Copyright 2011 LexisNexis, a division of Reed Elsevier Inc.

Bankruptcy Law – Effect of Bankruptcy on Construction Project

When a general contractor, subcontractor, or supplier cannot pay its debts in the ordinary course of business and files for bankruptcy, there can be substantial ramifications to the construction project. The completion of the project itself can be jeopardized, and payment for the services or materials already received or contracted for is most certainly affected. A “liquidation” under Chapter 7 of the Bankruptcy Code calls for the debtor to reduce its assets to cash, pay out a pro rata share of the funds to the creditors, and cease doing business. In contrast, a “reorganization” under Chapter 11 will allow the debtor to remain in business as a “debtor-in-possession” and deal with its creditors under a plan of reorganization.

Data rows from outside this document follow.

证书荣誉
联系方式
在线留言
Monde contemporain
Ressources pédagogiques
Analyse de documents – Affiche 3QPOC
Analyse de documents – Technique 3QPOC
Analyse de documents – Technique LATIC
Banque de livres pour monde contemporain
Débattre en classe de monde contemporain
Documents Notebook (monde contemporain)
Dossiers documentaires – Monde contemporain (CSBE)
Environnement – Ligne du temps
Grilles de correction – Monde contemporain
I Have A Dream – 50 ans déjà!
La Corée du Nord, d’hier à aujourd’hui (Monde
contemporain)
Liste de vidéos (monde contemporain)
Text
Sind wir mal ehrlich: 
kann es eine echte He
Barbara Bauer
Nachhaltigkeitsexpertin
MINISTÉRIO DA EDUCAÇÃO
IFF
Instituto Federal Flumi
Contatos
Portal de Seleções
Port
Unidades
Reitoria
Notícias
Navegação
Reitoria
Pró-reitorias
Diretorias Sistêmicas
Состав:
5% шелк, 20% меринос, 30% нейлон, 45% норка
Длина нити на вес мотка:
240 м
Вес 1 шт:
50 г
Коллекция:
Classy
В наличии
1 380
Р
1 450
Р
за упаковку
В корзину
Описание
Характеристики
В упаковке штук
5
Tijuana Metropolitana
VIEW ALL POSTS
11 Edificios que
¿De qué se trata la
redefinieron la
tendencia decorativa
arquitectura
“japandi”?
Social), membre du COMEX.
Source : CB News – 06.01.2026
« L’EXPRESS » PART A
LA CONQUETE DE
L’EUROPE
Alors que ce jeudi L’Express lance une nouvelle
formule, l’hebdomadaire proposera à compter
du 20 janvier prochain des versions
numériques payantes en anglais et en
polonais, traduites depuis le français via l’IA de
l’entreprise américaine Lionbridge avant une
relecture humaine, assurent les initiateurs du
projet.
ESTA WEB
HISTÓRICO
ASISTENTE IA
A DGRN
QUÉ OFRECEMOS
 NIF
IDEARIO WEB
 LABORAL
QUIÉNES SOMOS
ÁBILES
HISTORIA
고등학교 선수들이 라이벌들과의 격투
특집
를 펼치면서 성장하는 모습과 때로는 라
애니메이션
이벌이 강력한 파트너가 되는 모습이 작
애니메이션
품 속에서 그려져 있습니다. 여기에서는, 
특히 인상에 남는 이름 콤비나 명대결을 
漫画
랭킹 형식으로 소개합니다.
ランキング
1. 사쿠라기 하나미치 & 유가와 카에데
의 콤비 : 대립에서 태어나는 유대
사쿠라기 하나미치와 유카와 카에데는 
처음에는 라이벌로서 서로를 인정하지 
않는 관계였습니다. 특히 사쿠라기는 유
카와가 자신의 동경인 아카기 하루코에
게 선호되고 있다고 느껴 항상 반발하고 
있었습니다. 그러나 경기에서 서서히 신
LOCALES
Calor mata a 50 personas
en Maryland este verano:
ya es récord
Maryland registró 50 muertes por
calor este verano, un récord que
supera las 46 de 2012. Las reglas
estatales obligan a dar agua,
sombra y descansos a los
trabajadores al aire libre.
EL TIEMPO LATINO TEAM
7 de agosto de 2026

Once the debtor files its bankruptcy petition, it is protected in that the creditors are not only prohibited from filing a lawsuit on a pre-petition claim, but are also not able to terminate their contracts with the debtor. Additionally, construction contracts are normally classed as “executory” before substantial completion of the construction project. As such, even though a debtor files for bankruptcy, these executory contracts remain viable. In both the Chapter 7 setting and the Chapter 11 setting, the debtor can either affirm or reject executory contracts. The debtor’s decision to affirm or reject an executory construction contract (especially if the debtor is a general contractor) may decide whether the construction project moves forward to completion. While the bankruptcy of a subcontractor or supplier may cause inconvenience to the construction project, the bankruptcy of a general contractor and its rejection of the executory construction contract can be catastrophic. The rejection of a contract for a residential home development, for example, would have a trickle-down impact on all the subcontractors, suppliers, and design professionals who had contracted to provide goods or services to the project.

Property of the bankruptcy estate can include materials and equipment being used in the construction project, as well as funds being dispersed or used in the construction process. The bankruptcy trustee or debtor-in-possession can, in some instances, use the materials, equipment, and funds in the liquidation or reorganization of the debtor.